▸ TASK LIST:
1. In the forum thread on idf weights, what does the asker's attempt return instead of the number of words with idf_weight>0?
2. Carry on the forum thread on idf weights from its last line.

Reputation: 1057
I am having dataframe idf
as below.
feature_name idf_weights
2488 kralendijk 11.221923
3059 night 0
1383 ebebf 0
I have another Dataframe df
message Number of Words in each message
0 night kralendijk ebebf 3
I want to add idf weights
from idf
for each word in the "df" dataframe in a new column.
The output will look like the below:
message Number of Words in each message Number of words with idf_score>0
0 night kralendijk ebebf 3 1
Here is what I've tried so far, but it's giving the total count of words instead of word having idf_weight>0
:
words_weights = dict(idf[['feature_name', 'idf_weights']].values)
df['> zero'] = df['message'].apply(lambda x: count([words_weights.get(word, 11.221923) for word in x.split()]))
Output
message Number of Words in each message Number of words with idf_score>0
0 night kralendijk ebebf 3 3
Thank you.
Upvotes: 0
Views: 48
Reputation: 260640
Try using a list comprehension:
# set up a dictionary for easy feature->weight indexing
d = idf.set_index('feature_name')['idf_weights'].to_dict()

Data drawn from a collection
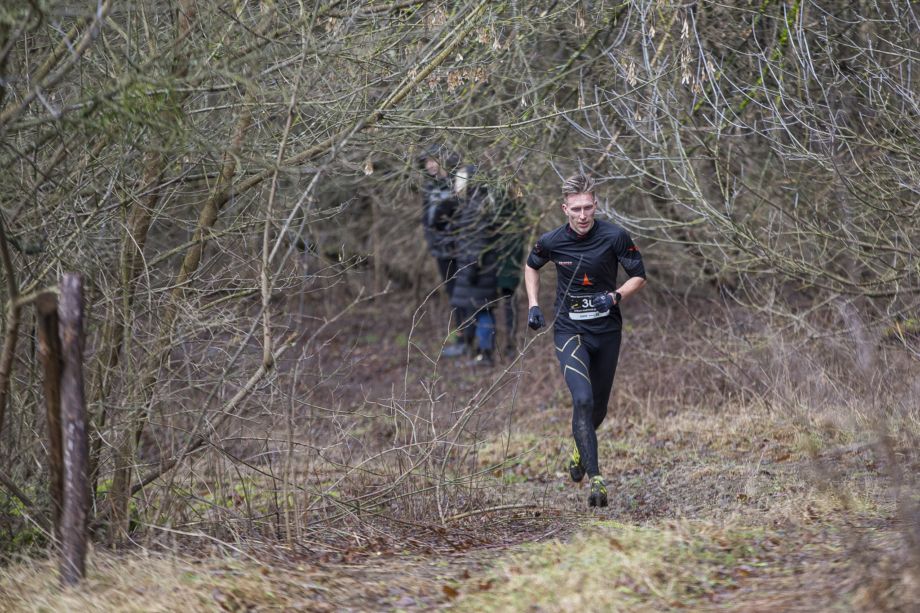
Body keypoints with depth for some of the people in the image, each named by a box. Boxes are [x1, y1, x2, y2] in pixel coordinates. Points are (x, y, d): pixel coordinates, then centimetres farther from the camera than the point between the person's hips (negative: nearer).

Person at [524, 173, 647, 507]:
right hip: (570, 331, -1)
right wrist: (533, 305, 4)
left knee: (598, 407, 13)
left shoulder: (615, 236, -12)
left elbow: (639, 277, -2)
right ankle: (596, 480, -21)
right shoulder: (551, 241, -9)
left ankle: (580, 447, 48)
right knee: (583, 400, -21)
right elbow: (531, 266, 14)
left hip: (607, 330, 2)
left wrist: (615, 296, -20)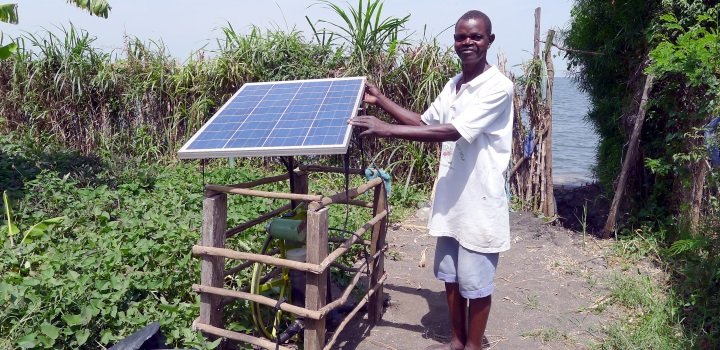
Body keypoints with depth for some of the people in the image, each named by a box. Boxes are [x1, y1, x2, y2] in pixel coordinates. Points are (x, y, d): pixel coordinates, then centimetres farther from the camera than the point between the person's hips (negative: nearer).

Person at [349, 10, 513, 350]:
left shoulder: (498, 87, -17)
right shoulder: (453, 85, 9)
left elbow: (451, 131, -28)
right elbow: (425, 122, 20)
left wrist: (387, 129, -32)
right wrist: (380, 100, 12)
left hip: (479, 203, -8)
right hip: (450, 198, 8)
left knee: (476, 282, 8)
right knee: (450, 275, 18)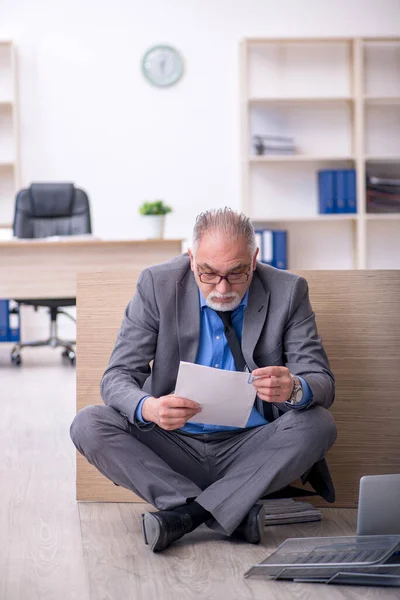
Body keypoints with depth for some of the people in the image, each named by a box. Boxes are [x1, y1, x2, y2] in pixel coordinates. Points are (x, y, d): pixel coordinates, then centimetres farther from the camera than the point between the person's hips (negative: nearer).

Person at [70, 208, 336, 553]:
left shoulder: (288, 292, -6)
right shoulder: (157, 285, -7)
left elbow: (323, 383, -8)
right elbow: (117, 377, -9)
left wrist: (294, 389, -35)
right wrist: (148, 408, -34)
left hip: (249, 450, 0)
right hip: (174, 445, 1)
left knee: (318, 424, -27)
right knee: (88, 424, -23)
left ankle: (186, 513, -27)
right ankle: (235, 513, -28)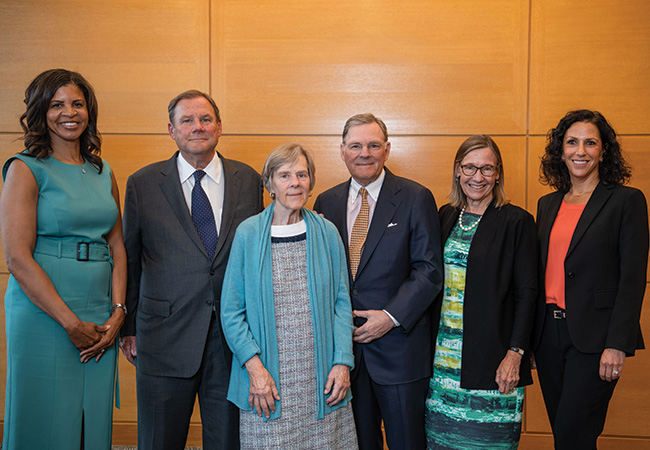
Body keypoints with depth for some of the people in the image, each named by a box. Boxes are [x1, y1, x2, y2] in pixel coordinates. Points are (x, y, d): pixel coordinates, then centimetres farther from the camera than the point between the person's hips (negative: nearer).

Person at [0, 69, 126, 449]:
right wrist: (71, 322, -14)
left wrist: (118, 312, -2)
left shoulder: (103, 173, 12)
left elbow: (117, 247, 11)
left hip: (102, 322, 5)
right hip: (43, 316, -5)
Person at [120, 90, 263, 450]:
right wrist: (128, 327, 6)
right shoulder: (142, 184, 2)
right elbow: (130, 260, 7)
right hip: (165, 336, -1)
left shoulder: (248, 180, 5)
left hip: (233, 337, 1)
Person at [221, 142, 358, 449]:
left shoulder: (326, 233, 4)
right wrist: (254, 366, -9)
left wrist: (342, 362, -3)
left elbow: (341, 302, 7)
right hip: (267, 381, -1)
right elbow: (231, 311, 0)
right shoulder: (248, 234, -1)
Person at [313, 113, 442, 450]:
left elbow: (429, 270, -8)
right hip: (343, 345, 3)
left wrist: (391, 316, -16)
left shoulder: (416, 198, -4)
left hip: (399, 344, -3)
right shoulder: (327, 202, 7)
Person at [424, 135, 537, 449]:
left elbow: (526, 292, -7)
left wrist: (515, 354, -14)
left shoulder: (516, 221, -5)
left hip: (491, 358, -4)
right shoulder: (445, 216, 9)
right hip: (443, 353, 5)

▸ OUTPUTS FOR THE TASKS:
1. It returns the total count of words in the message.

2.
# {'kralendijk': 11.221923, 'night': 0.0, 'ebebf': 0.0}
df['> zero'] = [sum(d.get(w, 0)>0 for w in x.split()) for x in df['message']]
## OR, slighlty faster alternative
# df['> zero'] = [sum(1 for w in x.split() if d.get(w, 0)>0) for x in df['message']]
output:
message Number of Words in each message > zero
0 night kralendijk ebebf 3 1
Upvotes: 3
Reputation: 120409
You can use str.findall
: the goal here is to create a list of feature names with a weight greater than 0 to find in each message.
pattern = fr"({'|'.join(idf.loc[idf['idf_weights'] > 0, 'feature_name'])})"
df['Number of words with idf_score>0'] = df['message'].str.findall(pattern).str.len()
print(df)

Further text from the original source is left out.